● **Alıştırma yönergeleri**
**1.** Aşağıdaki (a), (b), (c) ifadeleri verilen metinle uyuşuyor mu? Her biri için evet ya da hayır diye yanıt verip metnin belirleyici sözlerini aynen alıntılar mısınız? (a) Seyise göre rahvan at dokuz turdan sonra koşmayı bırakır. (b) Metin, 23, 24, 25 ve 26'ncı dönemlerde mebus olmaktan söz eder. (c) Metne göre Bülent Ecevit, Kıbrıs Harekatı ve haşhaş konusunda Amerika'ya boyun eğmiştir.
**2.** Rahvan at benzetmesiyle siyasetçileri anlatan metni kaldığı yerden alıp son cümlesinden sonra sürdürür müsünüz?

● **Verilen metin**
Ürünlü'de bir seyise sordum "Aradaki fark nedir" diye; "Şu parkurda yarış atları dokuz tur atsın" dedi, "hepsi çatlar. Rahvan at dokuz turdan sonra vites küçültür, saatlerce koşmaya yine devam eder"!..
İsmet Büyükataman da siyaseti rahvan koşan milletvekillerimizden biri...
Alparslan Türkeş zamanında sabırla geçen uzunca bir süreden sonra 23, 24, 25, 26'ncı dönemlerde hiç top sektirmeden mebus olmak, üstelik de MHP'nin zirvesindeki yerini korumak hiç kolay iş değil doğrusu.
İyi bir "ikinci adam" performansı gösterdi Ataman.
Devlet Bahçeli'nin yanında "gölge adam" gibi hep var oldu.
Ne demiştik?
"Sonunu düşünen kahraman olamaz!.."
Her ne kadar burjuvaziden de gelse, göbekçi eski CHP elitlerinin özenle yetiştirip büyüttükleri bir adam, Raşel'in yani Rahşan'ın rahle-i tedrisatından geçen biri de olsa, Kıbrıs Harekatı ve haşhaş konusundaki politikalarıyla Amerika'ya rağmen dik bir duruş sergileyebilmiştir Bülent Ecevit...

● **Verilen bilgiler**
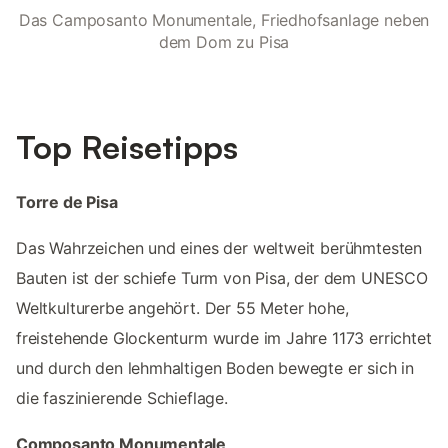
Das Camposanto Monumentale, Friedhofsanlage neben
dem Dom zu Pisa
Top Reisetipps
Torre de Pisa
Das Wahrzeichen und eines der weltweit berühmtesten
Bauten ist der schiefe Turm von Pisa, der dem UNESCO
Weltkulturerbe angehört. Der 55 Meter hohe,
freistehende Glockenturm wurde im Jahre 1173 errichtet
und durch den lehmhaltigen Boden bewegte er sich in
die faszinierende Schieflage.
Composanto Monumentale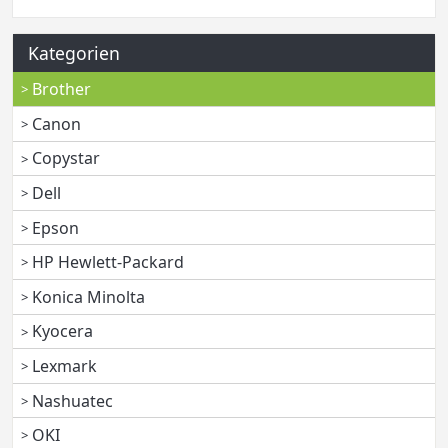
Kategorien
Brother
Canon
Copystar
Dell
Epson
HP Hewlett-Packard
Konica Minolta
Kyocera
Lexmark
Nashuatec
OKI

● **Alıştırma cevapları**
**1.**
(a) Hayır: "Rahvan at dokuz turdan sonra vites küçültür, saatlerce koşmaya yine devam eder"
(b) Evet: "23, 24, 25, 26'ncı dönemlerde hiç top sektirmeden mebus olmak"
(c) Hayır: "Kıbrıs Harekatı ve haşhaş konusundaki politikalarıyla Amerika'ya rağmen dik bir duruş sergileyebilmiştir"

**2.**
Ve pek çok insanın gözünde bu gün bir kahramandır hala.
Hele hele Necmettin Erbakan'sa bir efsanedir beyinlerde tohum bırakan!
Sonunu düşünmeksizin yedi düvele meydan okuyan benzersiz bir kahramandır rahmetli...
İktidara yedi kez gelip, yedi kez giden memleketi Isparta'nın yediveren gülü Çoban Sülü bile sabrıyla pek çoklarına rahmet okutur!..
Da, bu Kemal Kılıçdaroğlu da ne ya?
Ne ayak bu?
Ne bir duruşu var ne de vuruşu!..
Binebildiği tek şey Hazine'den partilere verilen yardımlarla alınan son model Audi lüks otomobil.
Deniz Baykal'ın bile bir karakteri vardı...
Nasıl bir adam bu ya?
Benim sümsük eniştem bile valla bundan daha iyidir!
Çıkmış ekranlara erken seçim istiyor sürekli...
Ya sen kimsin, nesin de hangi yüzle erken seçim istiyorsun?
Muharrem'in dediği gibi, "çıkmışsın yenmiş, çıkmışsın yenmiş"...
Avcı mısın nesin sen?!.
Bir seçimin maliyeti kaç para biliyor musun gülüm?
Yaklaşık eski parayla 1000 trilyon!..
Senin kıçının altına yeni bir koltuk alma hevesin yüzünden vatandaş neden ödesin bu parayı cebinden?
Nasıl bir halkçısın sen?
Nasıl bir yüzün var ki hala orada sıkılmadan oturmayı becerebiliyorsun?
Pöh, erken seçimmiş!
Bi de prematüre erken doğan parti başkanları var memlekette!..
Selocan, Ali Babacan!..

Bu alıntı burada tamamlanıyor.